We know that the population of robins in Britain has grown by almost 50% since the 1970s but rising numbers of a single species is not necessarily good news for the reserve or the countryside that surrounds it.

Robins are generalists that eat all sorts of things: seeds, fruit, toast crumbs, as well as insects. Generalists move into an ecosystem when it can no longer support the specialist feeders. If the park were no longer able to support seed-eaters like bullfinches, or insect specialists like tree creepers, the generalist robins will move into the gap.

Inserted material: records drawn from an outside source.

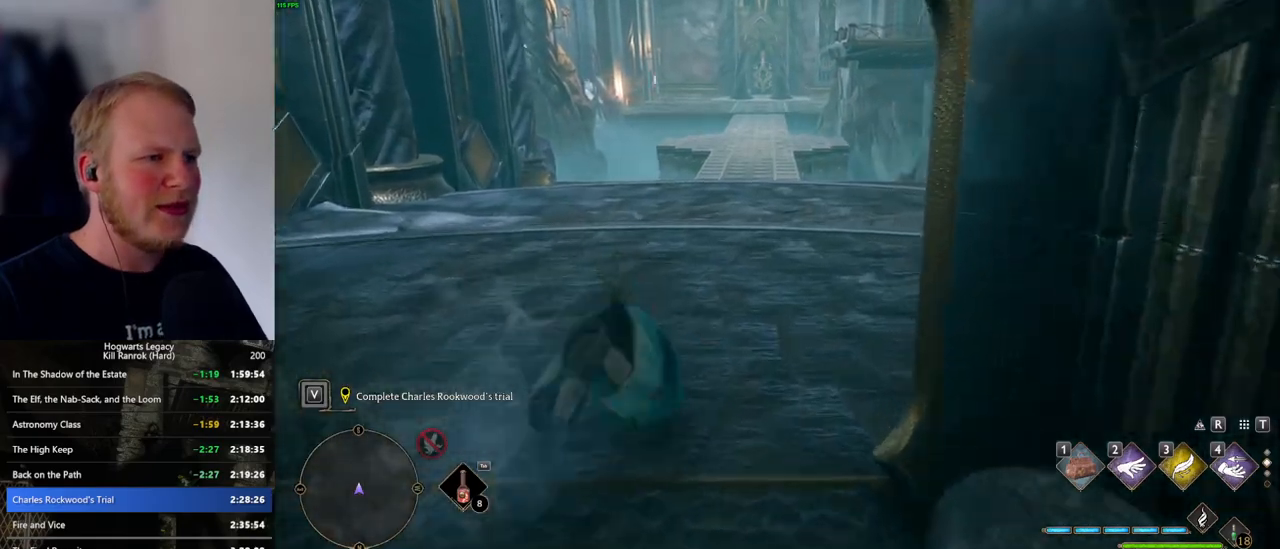
{"keys": ["w"], "mouse": [], "events": [[233, "space", "up"]]}
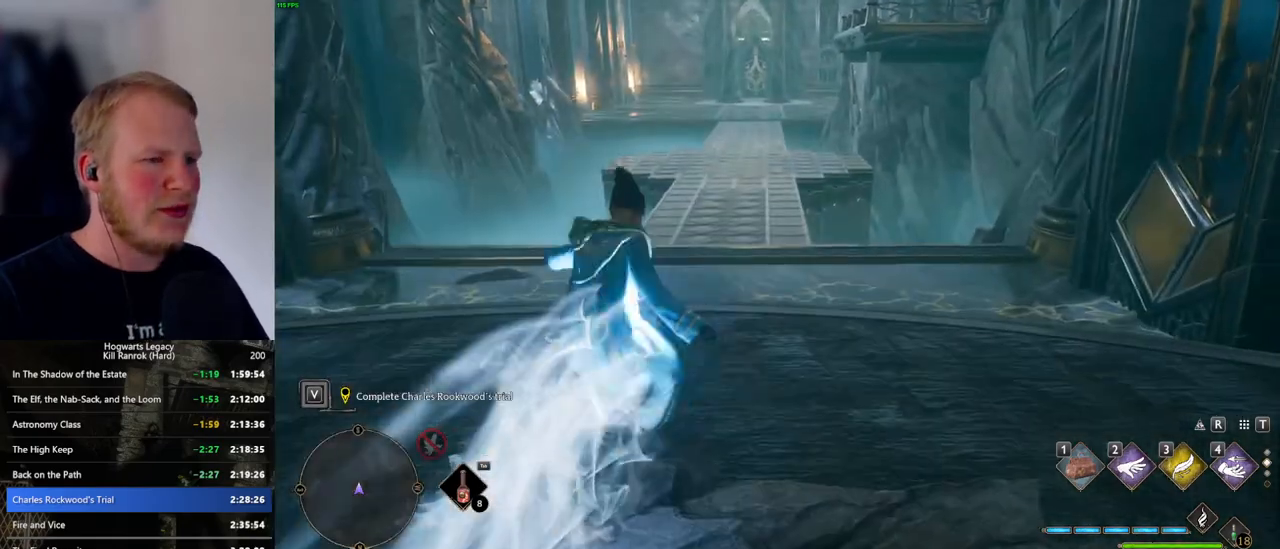
{"keys": ["space", "w"], "mouse": [], "events": [[50, "space", "down"]]}
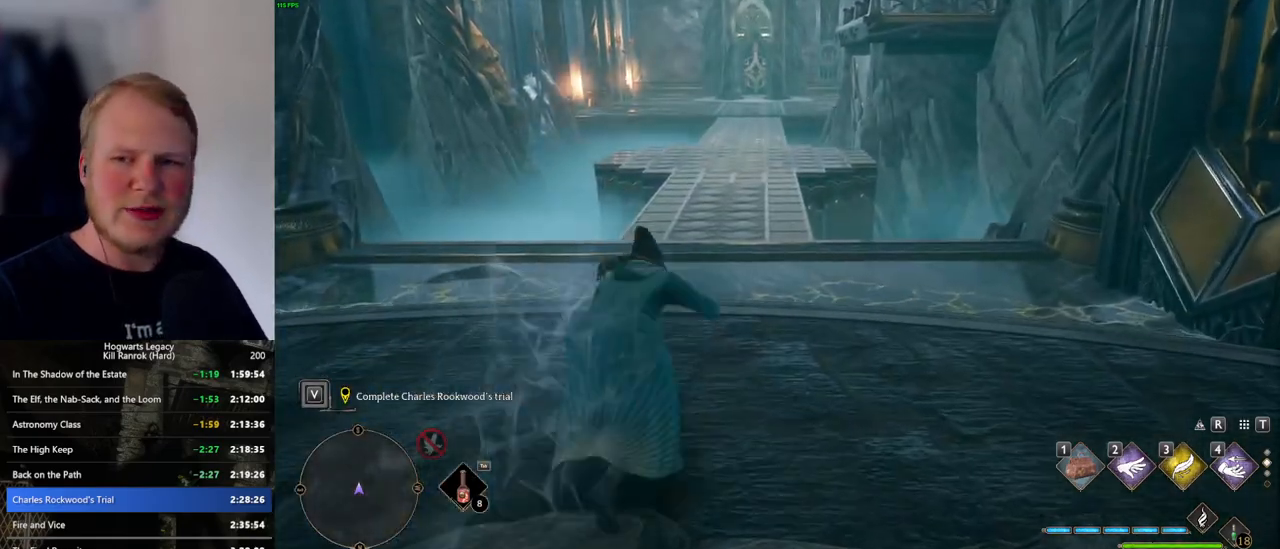
{"keys": ["w"], "mouse": [], "events": [[317, "space", "up"]]}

There might not be enough spiders to support a tree creeper but there are enough for a robin which can make up the shortfall with seeds and bacon rind.

[1] tree creeper and [2] bullfinch

Robins are a prey species. They are ground feeders, easy prey for our sparrowhawks and foxes; they are much inclined to building nests low down in loose undergrowth where their eggs and nestlings are vulnerable to weasels, stoats and jays. A robin singing from every tree can be a reflection of falling populations of these predators.

An ecosystem is a complex web of interrelationships. While we congratulate ourselves on the predators that we add to our species lists because we think of them as an indication of a healthy biodiversity, we need to understand that rising populations of generalist species, of opportunists like robins, blackbirds and magpies, can also indicate falling numbers of specialist species.